1939 film by Charles Jones

Sniffles and the Bookworm is a 1939 American animated comedy short film directed by Charles Jones. The short was released as early as November 26, 1939. It is part of the Merrie Melodies series and the third cartoon to feature Sniffles. It was re-released as a "Blue Ribbon" reissue in 1951, rendering the original film and credits lost.

== Plot ==
On a snowy night, Sniffles rests in a bookshop for warmth and comfort. A bookworm bites his way through a book and drops his glasses, briefly mistaking Sniffles' tail for it. He notices Sniffles and is scared into seeking help from the Pied Piper of Hamelin from a book, who also seeks help from a Viking from another book. They try to sneak up on Sniffles, who emerges from hiding and tails them. Both the Pied Piper and the Viking realize that the bookworm is exaggerating and are relieved to discover the truth.

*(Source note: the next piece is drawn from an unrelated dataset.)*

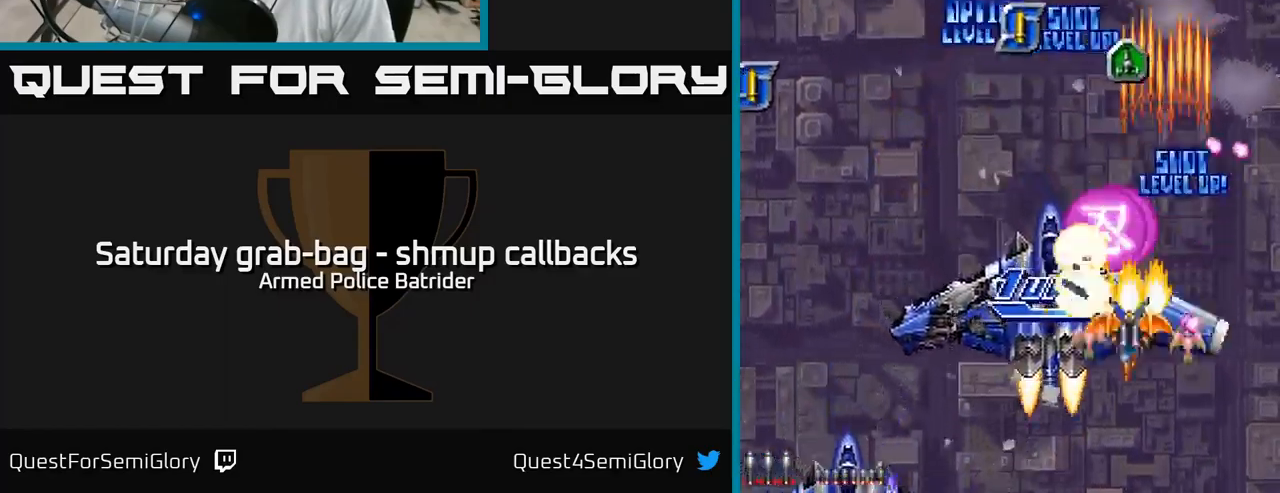
{"buttons": ["A", "DPAD_DOWN", "DPAD_LEFT"], "left_stick": "center", "right_stick": "center", "events": [[17, "DPAD_UP", "down"], [33, "DPAD_LEFT", "up"], [100, "DPAD_RIGHT", "down"], [183, "DPAD_RIGHT", "up"], [350, "DPAD_LEFT", "down"], [367, "DPAD_UP", "up"], [383, "DPAD_DOWN", "down"]]}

The Pied Piper gives Sniffles a clarinet as they both play a swing musical number, which cause book characters such as Mother Goose to emerge and join suit. The bookworm is given a trumpet to join in. Frankenstein's monster emerges and chases them, but Sniffles distracts him and trips him off the bookshelf in an act of courage. The bookworm kisses Sniffles while he sleeps as thanks for saving him.

==Home media==
The short is included on Disc I of Looney Tunes Mouse Chronicles: The Chuck Jones Collection.